- Exercise directions
Please rewrite the text lines of the material with every "Dealer" changed to "Verkoper" and everything else left as is. Leave the pictures out of your answer.

- Input material
-.-.-

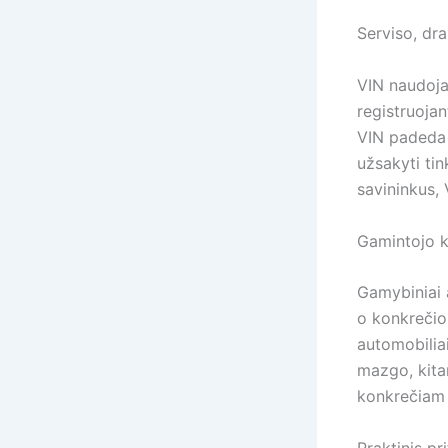
Serviso, dr
VIN naudoja
registruojan
VIN padeda 
užsakyti tin
savininkus, 
Gamintojo k
Gamybiniai 
o konkrečiom
automobilia
mazgo, kitam
konkrečiam 
Praktinis pr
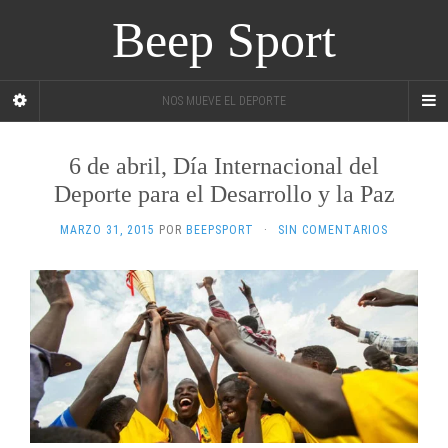
Beep Sport
NOS MUEVE EL DEPORTE
6 de abril, Día Internacional del
Deporte para el Desarrollo y la Paz
MARZO 31, 2015
POR
BEEPSPORT
·
SIN COMENTARIOS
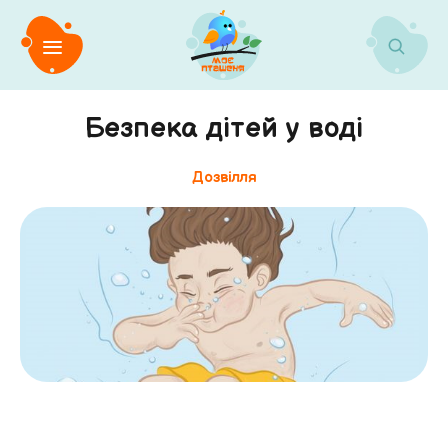
Безпека дітей у воді
Дозвілля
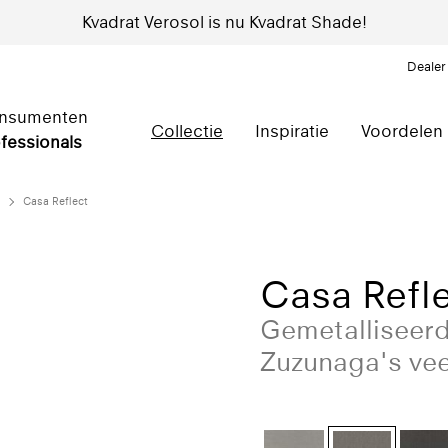
Kvadrat Verosol is nu Kvadrat Shade!
Dealer
nsumenten
Collectie
Inspiratie
Voordelen
fessionals
Casa Reflect
Casa Refl
Gemetalliseerd
Zuzunaga's ve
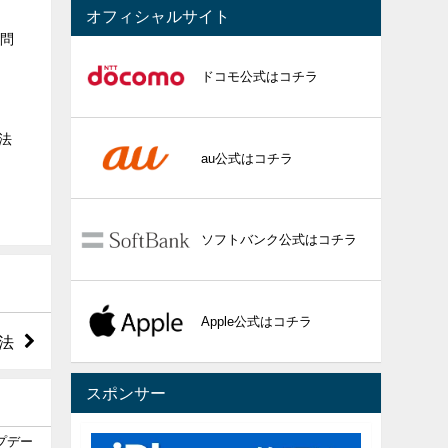
オフィシャルサイト
る問
ドコモ公式はコチラ
法
au公式はコチラ
ソフトバンク公式はコチラ
Apple公式はコチラ
法
スポンサー
ップデー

-.-.-

- Problem solution
Serviso, dr
VIN naudoja
registruojan
VIN padeda 
užsakyti tin
savininkus, 
Gamintojo k
Gamybiniai 
o konkrečiom
automobilia
mazgo, kitam
konkrečiam 
Praktinis pr
Beep Sport
NOS MUEVE EL DEPORTE
6 de abril, Día Internacional del
Deporte para el Desarrollo y la Paz
MARZO 31, 2015
POR
BEEPSPORT
·
SIN COMENTARIOS
Безпека дітей у воді
Дозвілля
Kvadrat Verosol is nu Kvadrat Shade!
Verkoper
nsumenten
Collectie
Inspiratie
Voordelen
fessionals
Casa Reflect
Casa Refl
Gemetalliseerd
Zuzunaga's ve
オフィシャルサイト
る問
ドコモ公式はコチラ
法
au公式はコチラ
ソフトバンク公式はコチラ
Apple公式はコチラ
法
スポンサー
ップデー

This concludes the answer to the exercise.